My implementation (see below) gives the scalar value 3.18, which is not the right answer. The value should be 0.693. Where does my code deviate from the equation?
Here are the instructions to solve for the data to run the cost function method in Octave:
data = load('ex2data1.txt');
X = data(:, [1, 2]); y = data(:, 3);
[m, n] = size(X);
X = [ones(m, 1) X];
initial_theta = zeros(n + 1, 1);
[cost, grad] = costFunction(initial_theta, X, y);
Here is the link on ex2data
, in this package there is data: data link.
The formula for the cost function is
Here is the code I am using:
function [J, grad] = costFunction(theta, X, y)
m = length(y); % number of training examples
% You need to return the following variables correctly
J = 0; %#ok<NASGU>
grad = zeros(size(theta)); %#ok<NASGU>
hx = sigmoid(X * theta)';
m = length(X);
J = sum(-y' * log(hx) - (1 - y')*log(1 - hx)) / m;
grad = X' * (hx - y) / m;
Here is the sigmoid function:
function g = sigmoid(z)
g = 1/(1+exp(-z));
Your sigmoid
function is incorrect. The incoming data type is a vector but the operations you are using are performing matrix division. This needs to be element-wise.
function g = sigmoid(z)
g = 1.0 ./ (1.0 + exp(-z));
By doing 1 / A
where A
is an expression, you are in fact compute the inverse of A
Since inverses only exist for square matrices, this will compute the pseudo-inverse which is definitely not what you want.

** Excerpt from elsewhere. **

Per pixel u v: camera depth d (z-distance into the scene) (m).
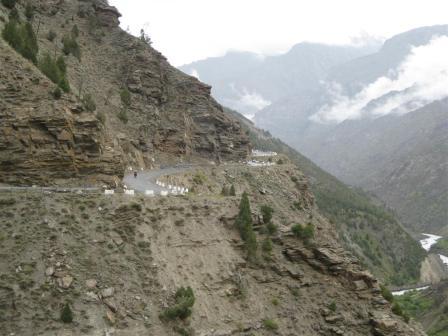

You can keep most of your costFunction
code the same as you're using the dot product. I would get rid of the sum
since that is implied with the dot product. I'll mark my changes with comments:
function [J, grad] = costFunction(theta, X, y)
m = length(y); % number of training examples
% You need to return the following variables correctly
%J = 0; %#ok<NASGU> <-- Don't need to declare this as you'll create the variables later
%grad = zeros(size(theta)); %#ok<NASGU>
hx = sigmoid(X * theta); % <-- Remove transpose
m = length(X);
J = (-y' * log(hx) - (1 - y')*log(1 - hx)) / m; % <-- Remove sum
grad = X' * (hx - y) / m;